### TASK GOAL
Reproduce the lines of all the items below, changing each "phylum" to "division" and leaving everything else unchanged. Omit the pictures from your answer.

### DATA PROVIDED
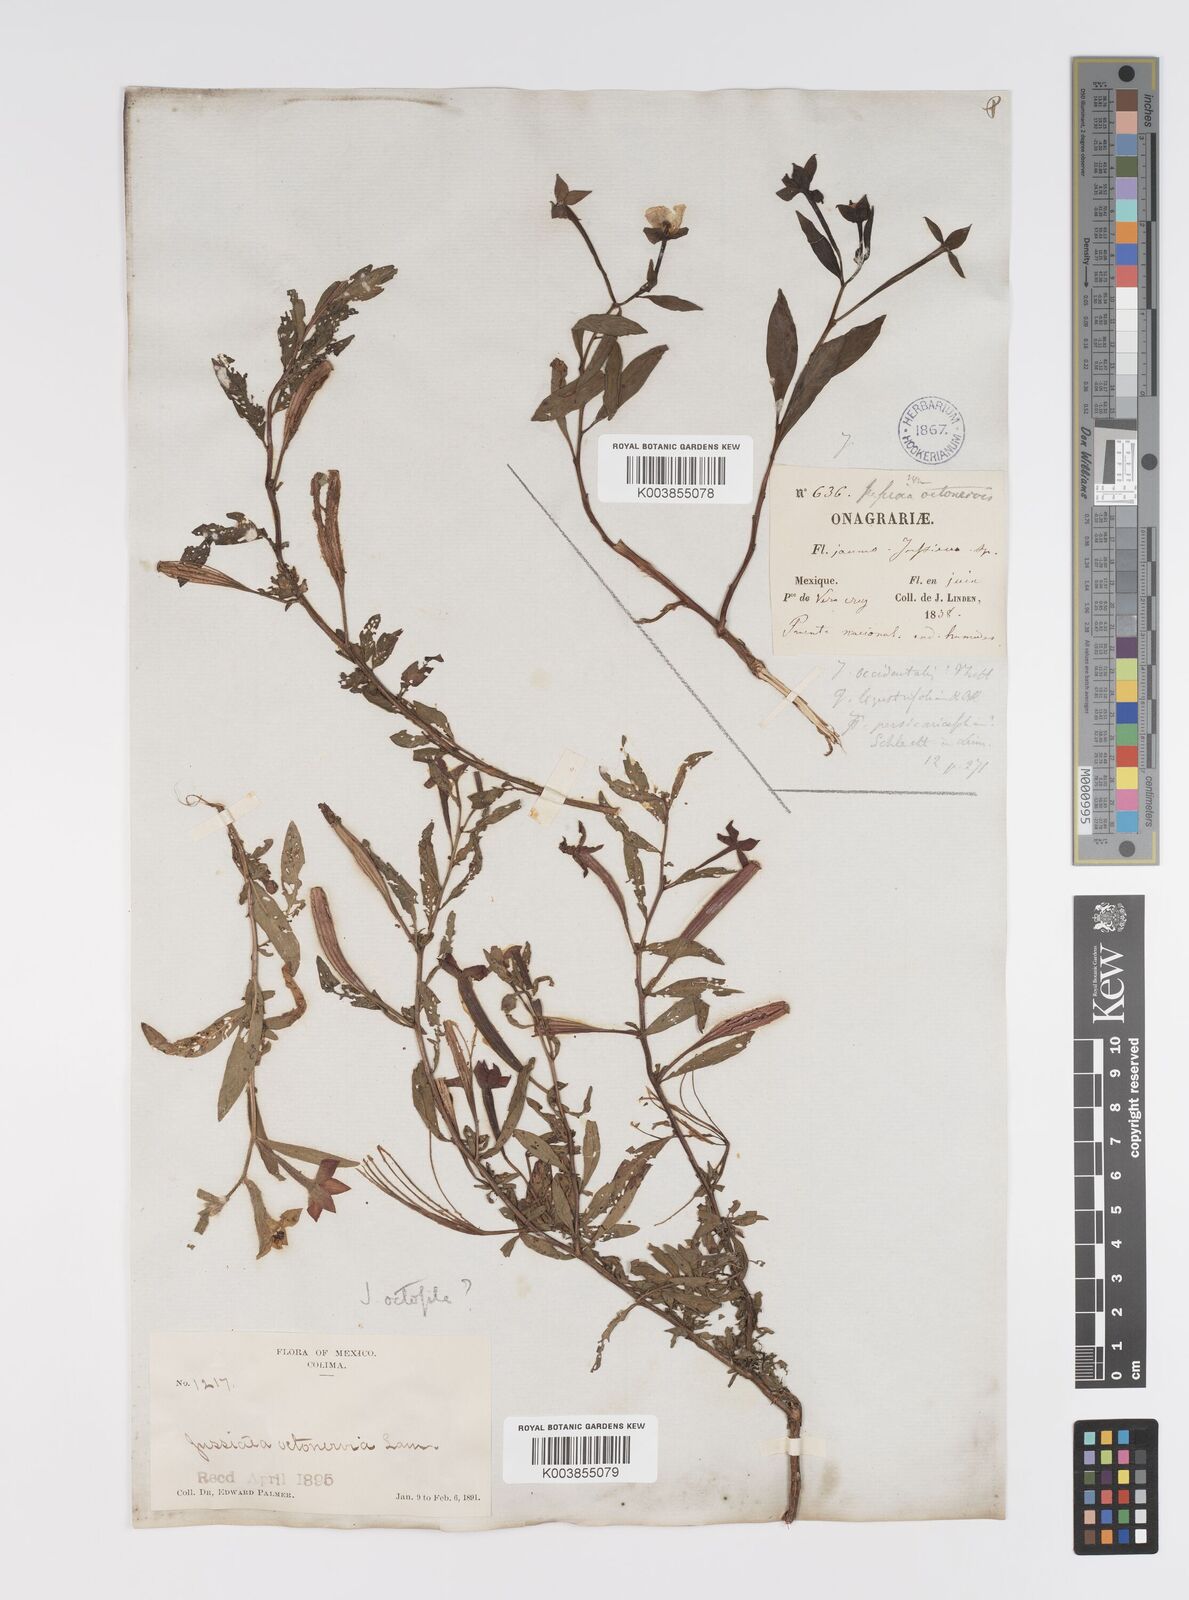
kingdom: Plantae
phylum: Tracheophyta
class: Magnoliopsida
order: Myrtales
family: Onagraceae
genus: Ludwigia
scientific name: Ludwigia octovalvis
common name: Water-primrose
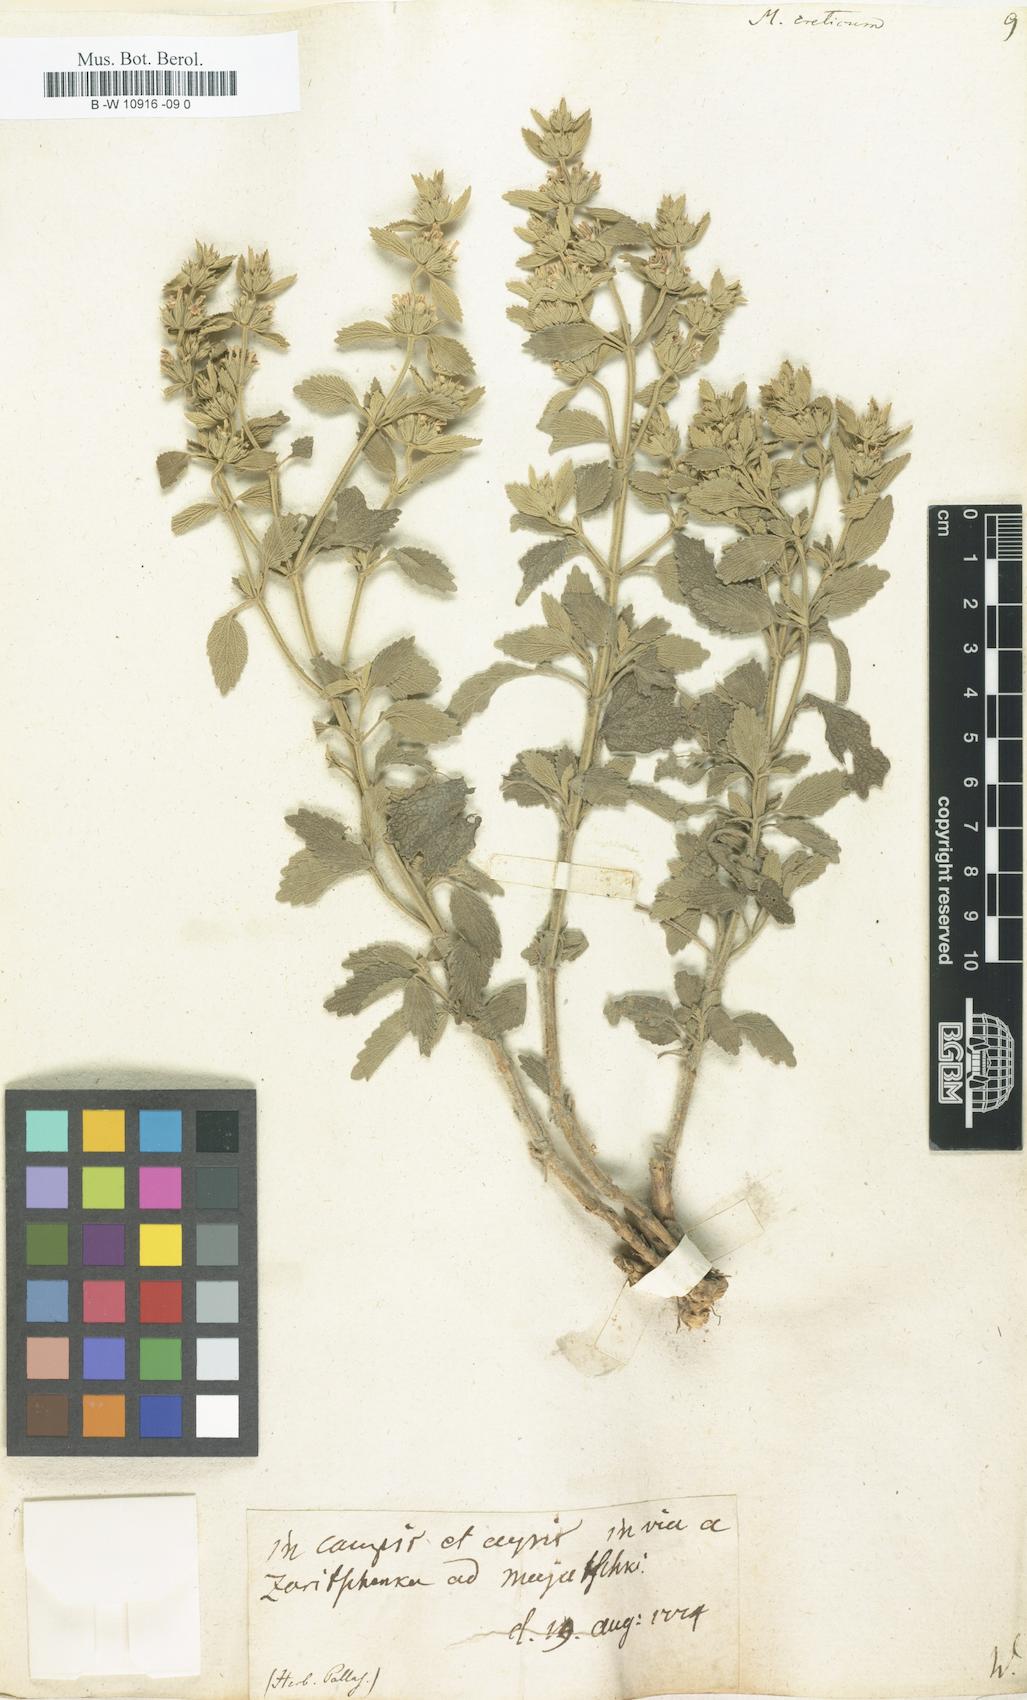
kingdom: Plantae
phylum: Tracheophyta
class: Magnoliopsida
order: Lamiales
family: Lamiaceae
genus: Marrubium
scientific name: Marrubium peregrinum
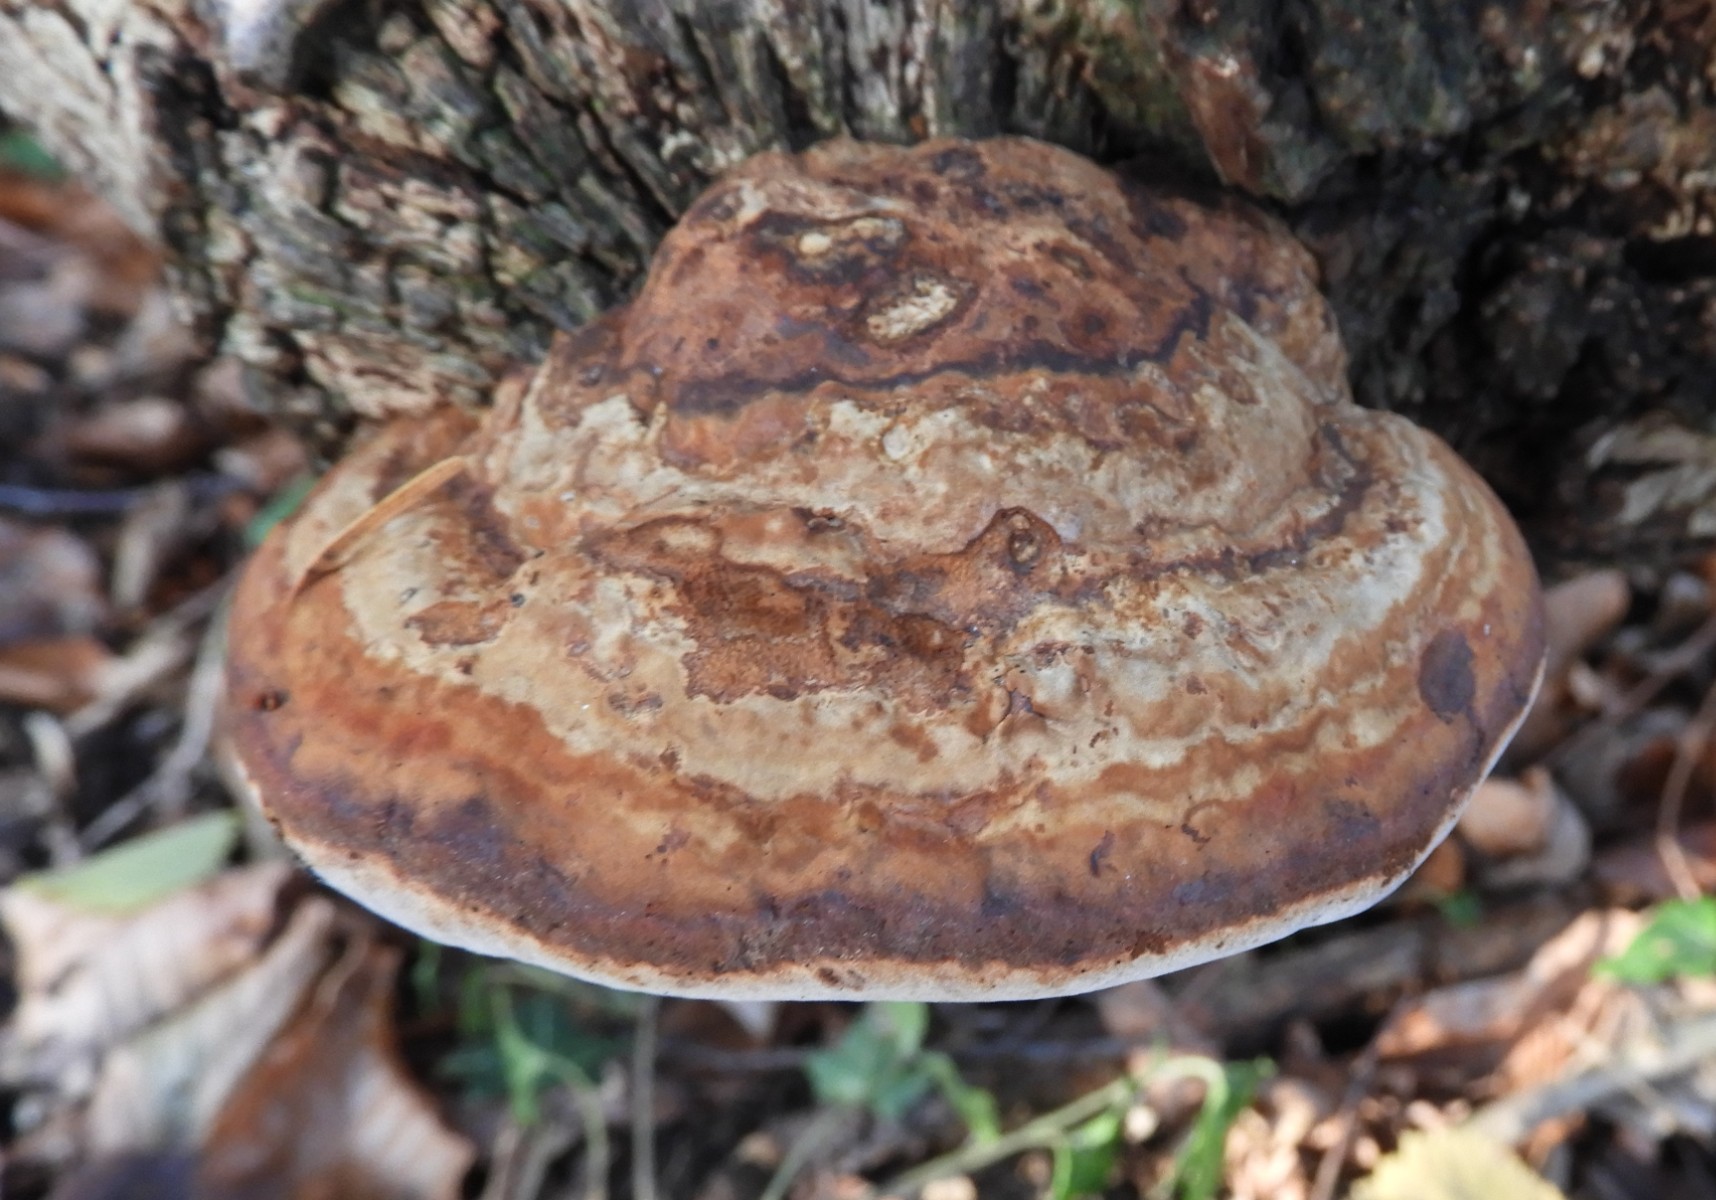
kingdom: Fungi
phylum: Basidiomycota
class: Agaricomycetes
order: Polyporales
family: Polyporaceae
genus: Fomes
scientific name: Fomes fomentarius
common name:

### OUTPUT FOR THIS EXERCISE
kingdom: Plantae
division: Tracheophyta
class: Magnoliopsida
order: Myrtales
family: Onagraceae
genus: Ludwigia
scientific name: Ludwigia octovalvis
common name: Water-primrose
kingdom: Plantae
division: Tracheophyta
class: Magnoliopsida
order: Lamiales
family: Lamiaceae
genus: Marrubium
scientific name: Marrubium peregrinum
kingdom: Fungi
division: Basidiomycota
class: Agaricomycetes
order: Polyporales
family: Polyporaceae
genus: Fomes
scientific name: Fomes fomentarius
common name:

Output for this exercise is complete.